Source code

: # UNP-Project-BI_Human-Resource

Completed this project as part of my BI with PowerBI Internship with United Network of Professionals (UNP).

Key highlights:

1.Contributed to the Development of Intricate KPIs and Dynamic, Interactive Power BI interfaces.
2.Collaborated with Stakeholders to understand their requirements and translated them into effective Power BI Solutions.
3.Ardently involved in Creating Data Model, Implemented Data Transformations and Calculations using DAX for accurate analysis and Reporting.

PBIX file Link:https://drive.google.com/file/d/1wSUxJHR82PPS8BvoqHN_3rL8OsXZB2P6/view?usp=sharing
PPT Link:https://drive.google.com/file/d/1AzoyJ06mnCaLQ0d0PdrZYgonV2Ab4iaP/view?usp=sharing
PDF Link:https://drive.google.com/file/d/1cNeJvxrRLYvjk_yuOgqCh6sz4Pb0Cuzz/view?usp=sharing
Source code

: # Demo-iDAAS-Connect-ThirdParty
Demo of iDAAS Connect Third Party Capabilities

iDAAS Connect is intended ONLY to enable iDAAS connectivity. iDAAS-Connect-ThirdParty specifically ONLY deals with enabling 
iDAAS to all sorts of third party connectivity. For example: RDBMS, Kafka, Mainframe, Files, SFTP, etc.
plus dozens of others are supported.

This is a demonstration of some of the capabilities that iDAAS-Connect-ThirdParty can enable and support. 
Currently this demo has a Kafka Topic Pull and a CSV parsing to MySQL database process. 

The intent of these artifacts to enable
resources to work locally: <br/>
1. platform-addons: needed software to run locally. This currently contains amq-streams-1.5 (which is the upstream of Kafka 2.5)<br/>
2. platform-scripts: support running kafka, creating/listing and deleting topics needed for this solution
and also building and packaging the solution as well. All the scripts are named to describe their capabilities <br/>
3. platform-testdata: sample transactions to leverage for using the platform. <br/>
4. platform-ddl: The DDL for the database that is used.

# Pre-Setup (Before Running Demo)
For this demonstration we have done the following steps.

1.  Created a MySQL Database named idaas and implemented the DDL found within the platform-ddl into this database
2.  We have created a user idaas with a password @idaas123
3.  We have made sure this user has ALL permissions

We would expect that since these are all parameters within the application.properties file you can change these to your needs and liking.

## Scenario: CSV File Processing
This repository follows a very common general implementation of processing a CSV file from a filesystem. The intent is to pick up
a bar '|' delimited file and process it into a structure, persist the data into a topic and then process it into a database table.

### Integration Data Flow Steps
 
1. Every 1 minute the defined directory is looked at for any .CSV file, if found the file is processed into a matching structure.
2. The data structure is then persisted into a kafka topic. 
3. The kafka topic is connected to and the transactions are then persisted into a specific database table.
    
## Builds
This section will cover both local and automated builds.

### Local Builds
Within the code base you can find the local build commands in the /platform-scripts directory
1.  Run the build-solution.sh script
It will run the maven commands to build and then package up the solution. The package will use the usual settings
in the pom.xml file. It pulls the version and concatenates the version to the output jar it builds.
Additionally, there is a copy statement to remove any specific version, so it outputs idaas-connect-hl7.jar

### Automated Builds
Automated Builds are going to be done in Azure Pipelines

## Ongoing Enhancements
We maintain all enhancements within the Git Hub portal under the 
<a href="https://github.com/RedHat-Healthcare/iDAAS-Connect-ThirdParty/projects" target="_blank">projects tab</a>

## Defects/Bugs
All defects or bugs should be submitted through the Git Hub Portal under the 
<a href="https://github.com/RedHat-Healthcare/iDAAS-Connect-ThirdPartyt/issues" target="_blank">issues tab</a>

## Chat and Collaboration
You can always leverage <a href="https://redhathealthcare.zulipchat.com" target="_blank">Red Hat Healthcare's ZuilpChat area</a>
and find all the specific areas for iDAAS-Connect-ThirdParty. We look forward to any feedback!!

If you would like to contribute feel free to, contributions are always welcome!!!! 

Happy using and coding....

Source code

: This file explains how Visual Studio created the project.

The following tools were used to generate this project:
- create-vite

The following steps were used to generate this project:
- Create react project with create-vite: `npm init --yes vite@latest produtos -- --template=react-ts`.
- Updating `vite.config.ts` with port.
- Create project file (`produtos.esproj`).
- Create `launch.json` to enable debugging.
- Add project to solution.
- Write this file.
━━━━
*Problem statement*.
Change every "demonstration" in the records above to "showcase", and leave everything else unchanged.

*Answer to this problem*.
Source code

: # UNP-Project-BI_Human-Resource

Completed this project as part of my BI with PowerBI Internship with United Network of Professionals (UNP).

Key highlights:

1.Contributed to the Development of Intricate KPIs and Dynamic, Interactive Power BI interfaces.
2.Collaborated with Stakeholders to understand their requirements and translated them into effective Power BI Solutions.
3.Ardently involved in Creating Data Model, Implemented Data Transformations and Calculations using DAX for accurate analysis and Reporting.

PBIX file Link:https://drive.google.com/file/d/1wSUxJHR82PPS8BvoqHN_3rL8OsXZB2P6/view?usp=sharing
PPT Link:https://drive.google.com/file/d/1AzoyJ06mnCaLQ0d0PdrZYgonV2Ab4iaP/view?usp=sharing
PDF Link:https://drive.google.com/file/d/1cNeJvxrRLYvjk_yuOgqCh6sz4Pb0Cuzz/view?usp=sharing
Source code

: # Demo-iDAAS-Connect-ThirdParty
Demo of iDAAS Connect Third Party Capabilities

iDAAS Connect is intended ONLY to enable iDAAS connectivity. iDAAS-Connect-ThirdParty specifically ONLY deals with enabling 
iDAAS to all sorts of third party connectivity. For example: RDBMS, Kafka, Mainframe, Files, SFTP, etc.
plus dozens of others are supported.

This is a showcase of some of the capabilities that iDAAS-Connect-ThirdParty can enable and support. 
Currently this demo has a Kafka Topic Pull and a CSV parsing to MySQL database process. 

The intent of these artifacts to enable
resources to work locally: <br/>
1. platform-addons: needed software to run locally. This currently contains amq-streams-1.5 (which is the upstream of Kafka 2.5)<br/>
2. platform-scripts: support running kafka, creating/listing and deleting topics needed for this solution
and also building and packaging the solution as well. All the scripts are named to describe their capabilities <br/>
3. platform-testdata: sample transactions to leverage for using the platform. <br/>
4. platform-ddl: The DDL for the database that is used.

# Pre-Setup (Before Running Demo)
For this showcase we have done the following steps.

1.  Created a MySQL Database named idaas and implemented the DDL found within the platform-ddl into this database
2.  We have created a user idaas with a password @idaas123
3.  We have made sure this user has ALL permissions

We would expect that since these are all parameters within the application.properties file you can change these to your needs and liking.

## Scenario: CSV File Processing
This repository follows a very common general implementation of processing a CSV file from a filesystem. The intent is to pick up
a bar '|' delimited file and process it into a structure, persist the data into a topic and then process it into a database table.

### Integration Data Flow Steps
 
1. Every 1 minute the defined directory is looked at for any .CSV file, if found the file is processed into a matching structure.
2. The data structure is then persisted into a kafka topic. 
3. The kafka topic is connected to and the transactions are then persisted into a specific database table.
    
## Builds
This section will cover both local and automated builds.

### Local Builds
Within the code base you can find the local build commands in the /platform-scripts directory
1.  Run the build-solution.sh script
It will run the maven commands to build and then package up the solution. The package will use the usual settings
in the pom.xml file. It pulls the version and concatenates the version to the output jar it builds.
Additionally, there is a copy statement to remove any specific version, so it outputs idaas-connect-hl7.jar

### Automated Builds
Automated Builds are going to be done in Azure Pipelines

## Ongoing Enhancements
We maintain all enhancements within the Git Hub portal under the 
<a href="https://github.com/RedHat-Healthcare/iDAAS-Connect-ThirdParty/projects" target="_blank">projects tab</a>

## Defects/Bugs
All defects or bugs should be submitted through the Git Hub Portal under the 
<a href="https://github.com/RedHat-Healthcare/iDAAS-Connect-ThirdPartyt/issues" target="_blank">issues tab</a>

## Chat and Collaboration
You can always leverage <a href="https://redhathealthcare.zulipchat.com" target="_blank">Red Hat Healthcare's ZuilpChat area</a>
and find all the specific areas for iDAAS-Connect-ThirdParty. We look forward to any feedback!!

If you would like to contribute feel free to, contributions are always welcome!!!! 

Happy using and coding....

Source code

: This file explains how Visual Studio created the project.

The following tools were used to generate this project:
- create-vite

The following steps were used to generate this project:
- Create react project with create-vite: `npm init --yes vite@latest produtos -- --template=react-ts`.
- Updating `vite.config.ts` with port.
- Create project file (`produtos.esproj`).
- Create `launch.json` to enable debugging.
- Add project to solution.
- Write this file.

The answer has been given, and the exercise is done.